A partir de combien alors ? Si cela dépend naturellement du patrimoine auquel vous voulez arriver et du taux de rendement des placements que vous ferez pour y parvenir, il est important de considérer les deux façons de se constituer un patrimoine :

$1-          Soit simplement en épargnant régulièrement – le patrimoine constitué dépendra alors de trois choses : le montant de l’épargne, la durée d’épargne, et le taux de rendement de cette épargne,

$1-          Soit en utilisant l’effet de levier de l’emprunt, typiquement dans le cas d’un investissement immobilier. Dans ce cas-là, votre patrimoine va croître à la fois en fonction de l’épargne mensuelle que vous investirez dans ce projet (dépendant du montant emprunté, du taux et de la durée de l’emprunt), des loyers que vous toucherez, et de l’éventuelle économie d’impôts que vous pourrez obtenir.

Pour celui qui a une capacité d’épargne relativement limitée, il est préférable d’utiliser la deuxième méthode, qui est celle de l’effet de levier de l’emprunt. Avec 200 à 300 euros par mois, voire même parfois un peu moins, il est possible de commencer à se constituer un patrimoine qui deviendra appréciable au bout de quelques années. Pour celui qui a une capacité d’épargne plus importante, il est possible d’envisager les deux solutions, voire un mix des deux.

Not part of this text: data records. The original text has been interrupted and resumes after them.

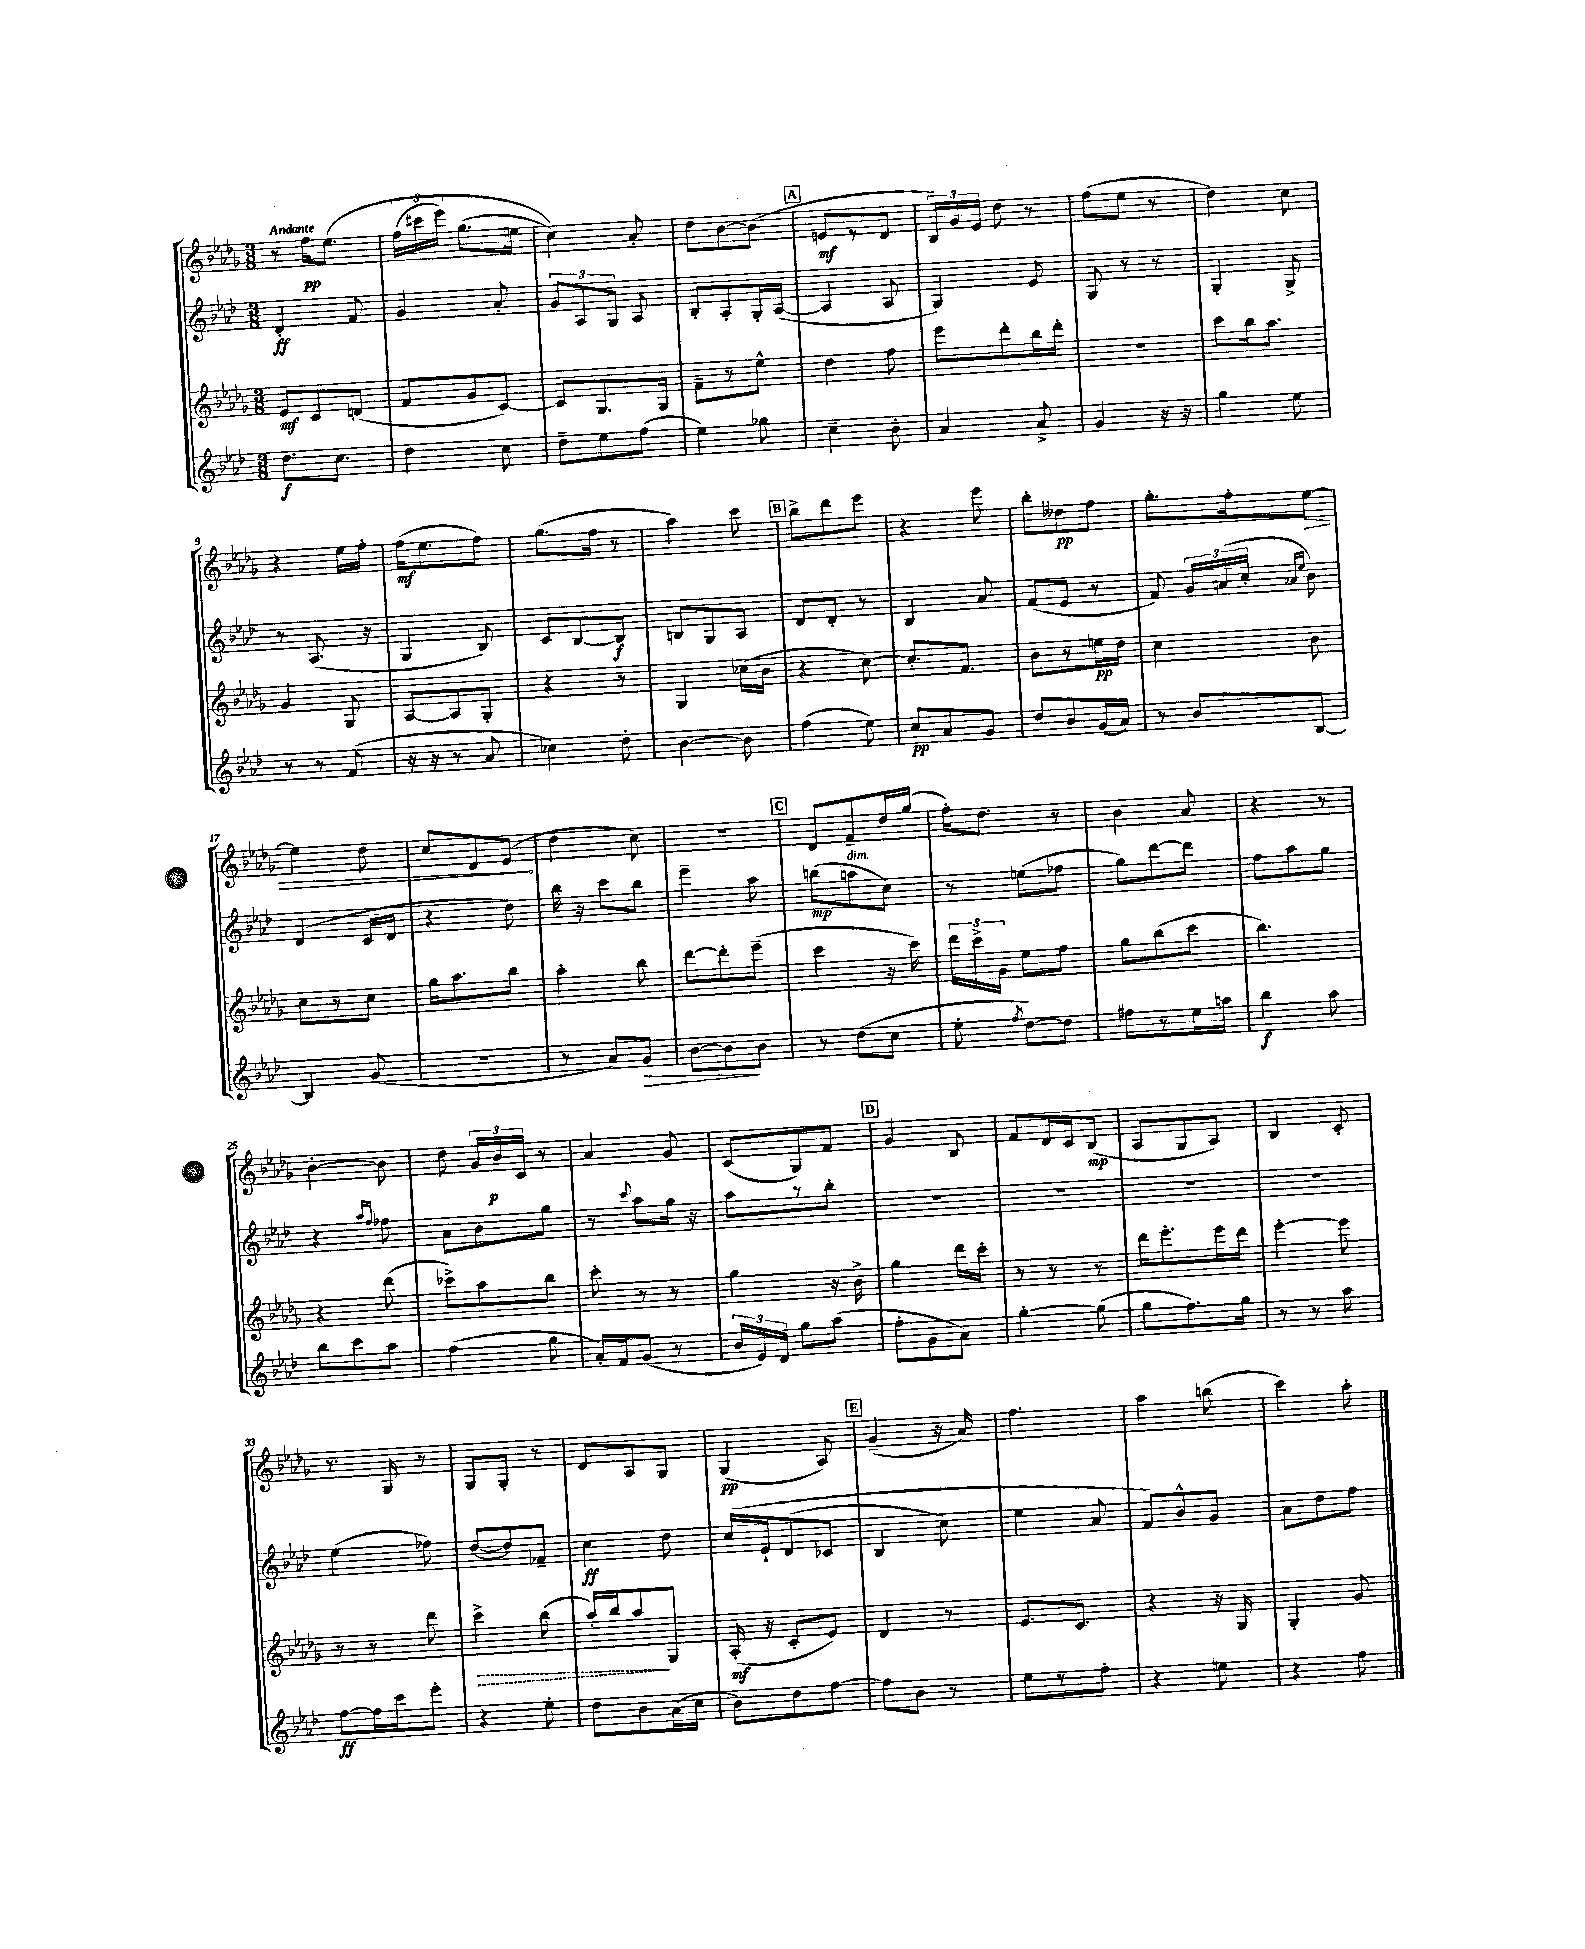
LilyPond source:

<<
\new StaffGroup <<
\new Staff = "s0" {
    \clef treble \key des \major \numericTimeSignature \time 3/8 \tempo "Andante"
    \autoBeamOff r8 f''16[\pp ees''8.]\( |
    \tuplet 3/2 { f''16[( cis'''16 ees'''16]) } ges''8.[( e''16] |
    c''4)\) aes'8-. |
    des''8[ bes'8~ bes'8]( |
    \mark \markup { \box "A" } e'8[\mf r8 des'8] |
    \tuplet 3/2 { bes16[) ges'16 ees'16] } des''8 r8 |
    f''8[( ees''8] r8 |
    des''4) c''8 |
    r4 ees''16[ f''16]-. |
    f''16[\mf( ees''8. f''8]) |
    ges''8.[( f''16] r8 |
    aes''4) c'''8 |
    \mark \markup { \box "B" } bes''8[-> des'''8 ees'''8] |
    r4 ees'''8 |
    bes''8[-. deses''8\pp f''8] |
    ges''8.[-. f''16-. \once \override Hairpin.circled-tip = ##t ees''8]~\> |
    ees''4 des''8 |
    c''8[ des'8 ees'8]\!( |
    des''4 c''8) |
    R4. |
    \mark \markup { \box "C" } des'8[ f'8-- des''16 ges''16]( |
    f''16[-.) des''8.] r8 |
    bes'4 aes'8 |
    r4 r8 |
    bes'4~-. bes'8 |
    des''8 \tuplet 3/2 { ges'16[ bes'16\p c'16] } r8 |
    aes'4 ges'8 |
    c'8[( ges8) f'8] |
    \mark \markup { \box "D" } ges'4 bes8 |
    f'8[ des'16 c'16 bes8]\mp( |
    aes8[ ges8 aes8]) |
    bes4 c'8-. |
    r8. ges16 r8 |
    ges8[ ges8]-. r8 |
    des'8[ aes8 ges8] |
    ges4\pp( aes8) |
    \mark \markup { \box "E" } ges'4--( r16 aes'16) |
    f''4. |
    aes''4 b''8( |
    c'''4) aes''8-. \bar "|." |
}
\new Staff = "s1" {
    \clef treble \key aes \major \numericTimeSignature \time 3/8
    \autoBeamOff des'4-.\ff f'8 |
    g'4 aes'8-. |
    \tuplet 3/2 { g'8[ aes8 g8] } aes8 |
    bes8[-. aes8-. g16-. aes16]~( |
    \mark \markup { \box "A" } aes4 aes8 |
    g4) ees'8 |
    g8 r8 r8 |
    g4-. g8-> |
    r8 aes8.( r16 |
    g4 bes8) |
    c'8[ bes8~ bes8]\f |
    b8[ g8 aes8] |
    \mark \markup { \box "B" } des'8[ des'8]-. r8 |
    bes4 aes'8 |
    f'8[( ees'8] r8 |
    f'8) \tuplet 3/2 { g'16[ a'16( c''16]-. } \grace { aes'16[ ees''16] } bes'8) |
    des'4( c'16[ des'16] |
    r4 des''8) |
    bes''16 r16 c'''8[ bes''8] |
    ees'''4-- aes''8 |
    \mark \markup { \box "C" } b''8[\mp( a''8^\markup { \italic "dim." } c''8]) |
    r8 e''8[( fes''8] |
    g''8[) des'''8~ des'''8] |
    f''8[ aes''8 g''8] |
    r4 \grace { aes''16[ f''16] } fes''8 |
    aes'8[ bes'8 g''8] |
    r8 \appoggiatura { c'''8 } aes''8[ g''16] r16 |
    aes''8[ r8 bes''8]-. |
    \mark \markup { \box "D" } R4. |
    R4. |
    R4. |
    R4. |
    ees''4( fes''8) |
    des''8[~( des''8) fes'8]-- |
    c''4\ff des''8 |
    c''16[\( ees'16-! des'8( ces'8] |
    \mark \markup { \box "E" } bes4 c''8) |
    ees''4 aes'8 |
    f'8[\) bes'8-^ g'8] |
    aes'8[ des''8 f''8] \bar "|." |
}
\new Staff = "s2" {
    \clef treble \key des \major \numericTimeSignature \time 3/8
    \autoBeamOff ees'8[\mf c'8 d'8]( |
    f'8[ ges'8 c'8]~) |
    c'8[ ges8. ges16] |
    f'8[-- r8 ees''8]-^ |
    \mark \markup { \box "A" } des''4 f''8 |
    ees'''8[ des'''8-. bes''16 des'''16]-. |
    R4. |
    c'''8[ bes''16 aes''8.] |
    ges'4 ges8 |
    aes8[~ aes8 ges8]-. |
    r4 r8 |
    ges4 ces''16[( bes'16] |
    \mark \markup { \box "B" } r4 c''8~) |
    c''8.[-. f'8.] |
    bes'8[ r8 e''16\pp des''16] |
    c''4 bes'8 |
    c''8[ r8 c''8] |
    ges''16[ aes''8. bes''8] |
    aes''4-. bes''8 |
    des'''8[~ des'''8-. ees'''8]--( |
    \mark \markup { \box "C" } c'''4 r16 c'''16) |
    \tuplet 3/2 { des'''16[ c'''16-> ges'16] } ees''8[ f''8] |
    ges''8[ bes''8( c'''8] |
    bes''4.) |
    r4 des'''8( |
    ces'''8[->) aes''8 bes''8] |
    c'''8-. r8 r8 |
    ges''4 r16 bes'16-> |
    \mark \markup { \box "D" } ges''4 des'''16[ c'''16]-. |
    r8 r8 r8 |
    des'''16[ ees'''8.-. ees'''16 des'''16] |
    ees'''4~-. ees'''8 |
    r8 r8 des'''8 |
    \once \override Hairpin.style = #'dashed-line c'''4->\> bes''8( |
    aes''16[-.) bes''16 aes''8\! ges8] |
    aes16-.\mf( r16 c'8[-. ees'8]) |
    \mark \markup { \box "E" } des'4 r8 |
    ees'8.[ c'8.] |
    r4 r16 ges16 |
    ges4-. ges'8 \bar "|." |
}
\new Staff = "s3" {
    \clef treble \key aes \major \numericTimeSignature \time 3/8
    \autoBeamOff des''8.[\f c''8.] |
    des''4 c''8 |
    des''8[-- ees''8 f''8]( |
    ees''4) ges''8 |
    \mark \markup { \box "A" } c''4-- bes'8-. |
    aes'4 aes'8-> |
    g'4 r16 r16 |
    g''4 ees''8 |
    r8 r8 f'8( |
    r16 r16 r8 aes'8 |
    ces''4) des''8-. |
    bes'4~ bes'8 |
    \mark \markup { \box "B" } f''4( ees''8) |
    c''8[\pp aes'8 g'8] |
    des''8[ bes'8 g'16( aes'16]) |
    r8 bes'8[ bes8]~ |
    bes4 g'8( |
    R4. |
    r8 aes'8[) g'8]\> |
    bes'8[~ bes'8\! bes'8] |
    \mark \markup { \box "C" } r8 des''8[( c''8] |
    ees''8-. \acciaccatura { f''8 } des''8[~) des''8] |
    fis''8[ r8 ees''16 a''16] |
    bes''4\f aes''8 |
    bes''8[ c'''8 aes''8] |
    f''4( g''8 |
    aes'16[-.) f'16 g'8]( r8 |
    \tuplet 3/2 { bes'16[ ees'16) des'16] } g''8[ aes''8]( |
    \mark \markup { \box "D" } f''8[-. g'8 aes'8]) |
    g''4~-. g''8( |
    g''8[ f''8.) g''16] |
    r8 r8 aes''8 |
    f''8[~\ff f''16 c'''16 ees'''8]-. |
    r4 ees''8-. |
    des''8[ bes'8 aes'16( c''16] |
    bes'8[) des''8 f''8]~ |
    \mark \markup { \box "E" } f''8[ bes'8] r8 |
    ees''8[ r8 f''8]-. |
    r4 e''8 |
    r4 f''8 \bar "|." |
}
>>
>>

Je considère en tout cas, pour résumer ces quelques paragraphes et répondre à notre question, qu’il suffit en général d’une capacité d’épargne de 200 à 300 euros pour pouvoir commencer à envisager la constitution d’un patrimoine digne de ce nom. En dessous, il deviendra difficile d’emprunter pour que cela en vaille la peine, et le capital constitué par cette seule épargne restera trop faible pour que l’on puisse parler de patrimoine.